On appeal the question for the Court was whether a reasonable person, “standing in Kengerski’s shoes”, could have believed McCall’s behavior violated Title VII, so that when he complained about it, he was bringing a good faith complaint about conduct he reasonably believed to be unlawful under the statute. Title VII may be violated when racist behavior creates a hostile work environment, but Kengerski did not bring a hostile work environment claim. Rather, he alleged retaliation under Title VII. Therefore, the standard is not whether the supervisor’s conduct actually created a hostile work environment, but whether Kengerski held an objectively reasonable belief that it did. The difference between these two standards reflects a part of Title VII’s purpose to “encourage employees to report harassing conduct before it becomes severe or pervasive.” Because the Court found that a reasonable person could believe that the jail had become a hostile work environment for Kengerski, and he complained about the type of conduct that is generally protected by Title VII, he met his initial burden.
Associational Discrimination in the Third Circuit
Amici in Kengerski’s case asked the Circuit Court to hold explicitly “that an employee may be protected from retaliation when he reports a work environment that he reasonably believes is hostile to him because of his association with persons of another race.” Although the argument was not raised by the plaintiff on appeal, the Court found that “substantial public interests” warranted its consideration.
The Third Circuit held:
[W]e agree with our sister circuits that associational discrimination is well grounded in the text of Title VII. In a practical sense, the name is a misnomer because, when you discriminate against an employee because of his association with someone of a different race, you are in effect discriminating against him “because of [his own] race” in violation of Title VII. This theory of discrimination is not limited to close or substantial relationships. While “one might expect the degree of an association to correlate with the likelihood of severe or pervasive discrimination on the basis of that association,” the “degree of association is irrelevant” to whether a plaintiff “is eligible for the protections of Title VII in the first place.” Employees thus may not be discriminated against because of their interracial relationships with distant relatives such as a grand-niece. (Internal citations omitted).

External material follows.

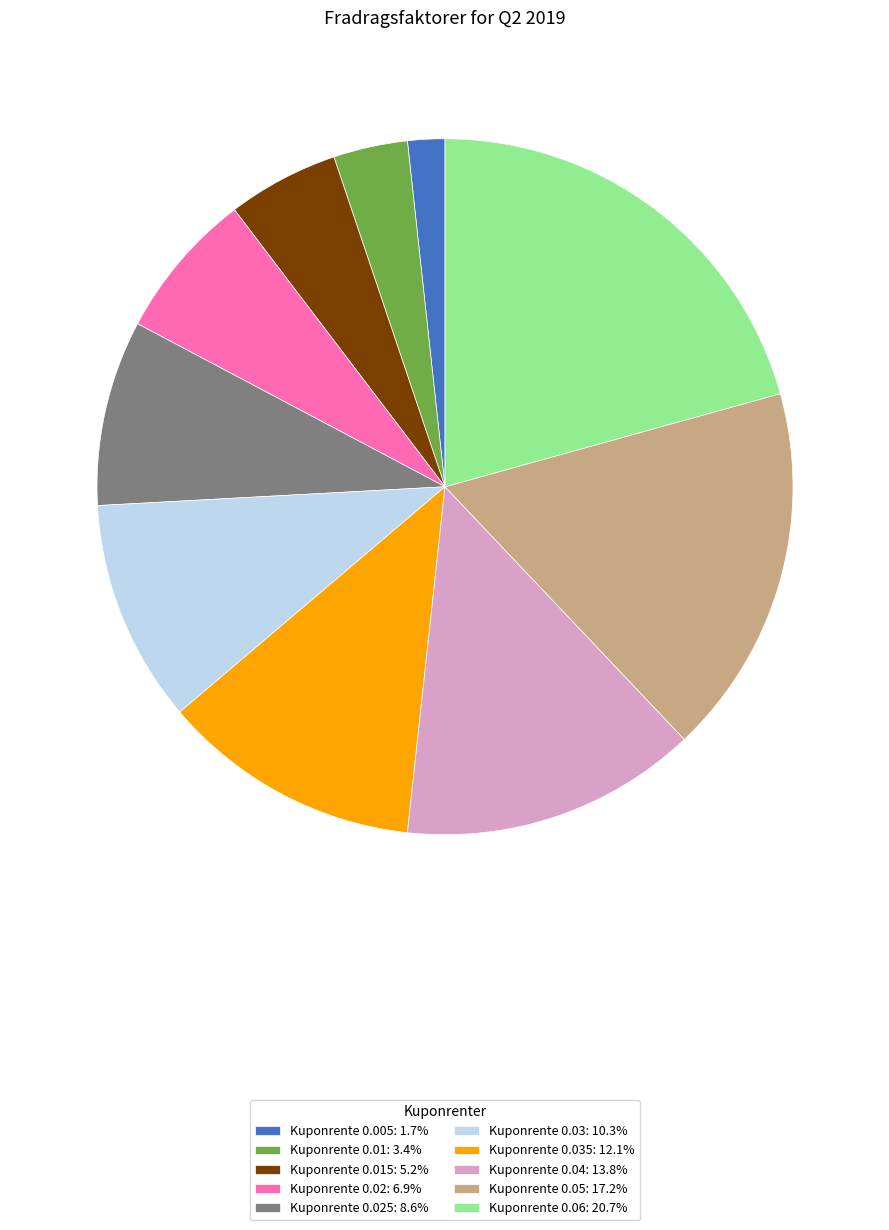

Is the sum of Kuponrente 0.035: 12.1% and Kuponrente 0.025: 8.6% greater than half?

No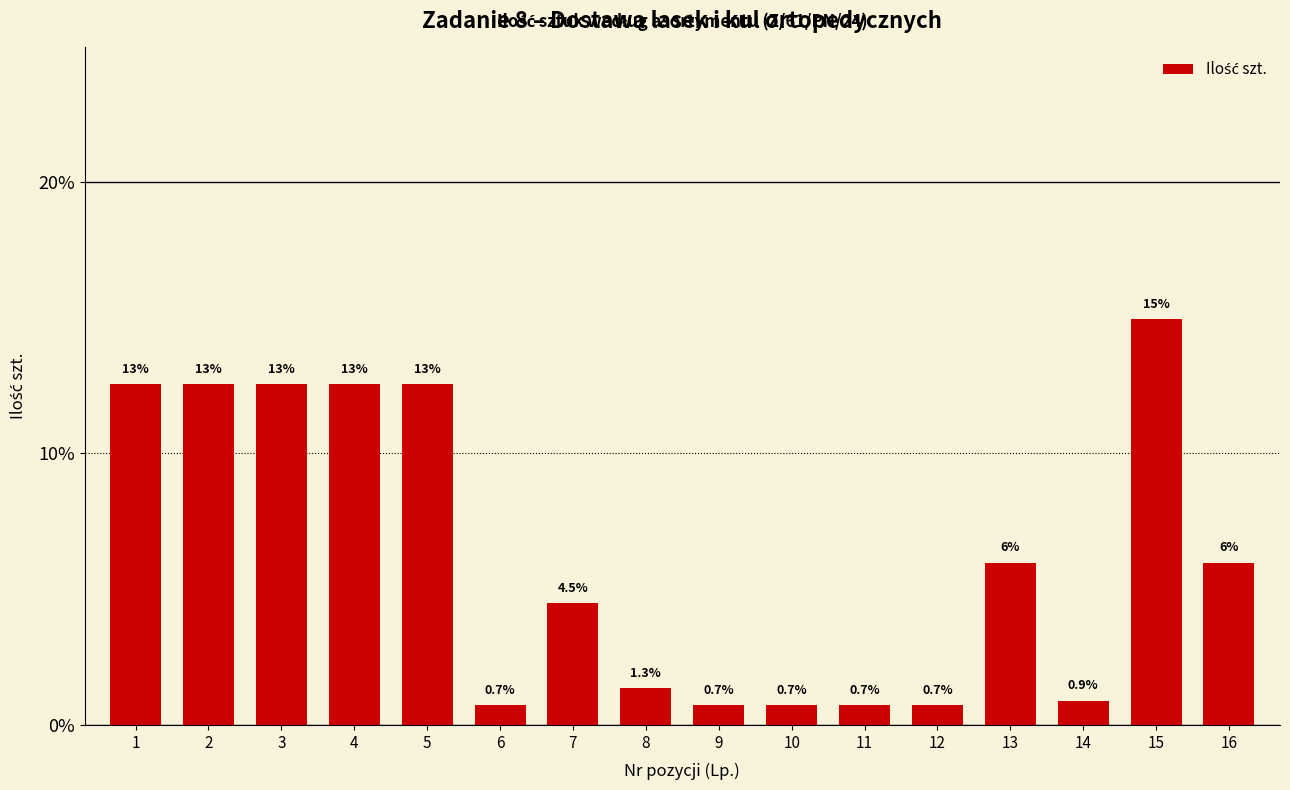

Reading right to left, transcribe all the data shown in this chart.

16=6.0	15=14.9	14=0.9	13=6.0	12=0.7	11=0.7	10=0.7	9=0.7	8=1.3	7=4.5	6=0.7	5=12.6	4=12.6	3=12.6	2=12.6	1=12.6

The important takeaways from Kengerski’s case are (1) the first hurdle in a retaliation claim is reasonableness, and (2) associational discrimination is recognized by the Third Circuit and is not limited to close familial relationships.The Title VII discrimination and retaliation landscape is complex, but this decision brings the states within the Third Circuit, including New Jersey, closer to the overarching goal of eradicating the cancer of discrimination by protecting employees’ personal and professional relationships from bias in the workplace.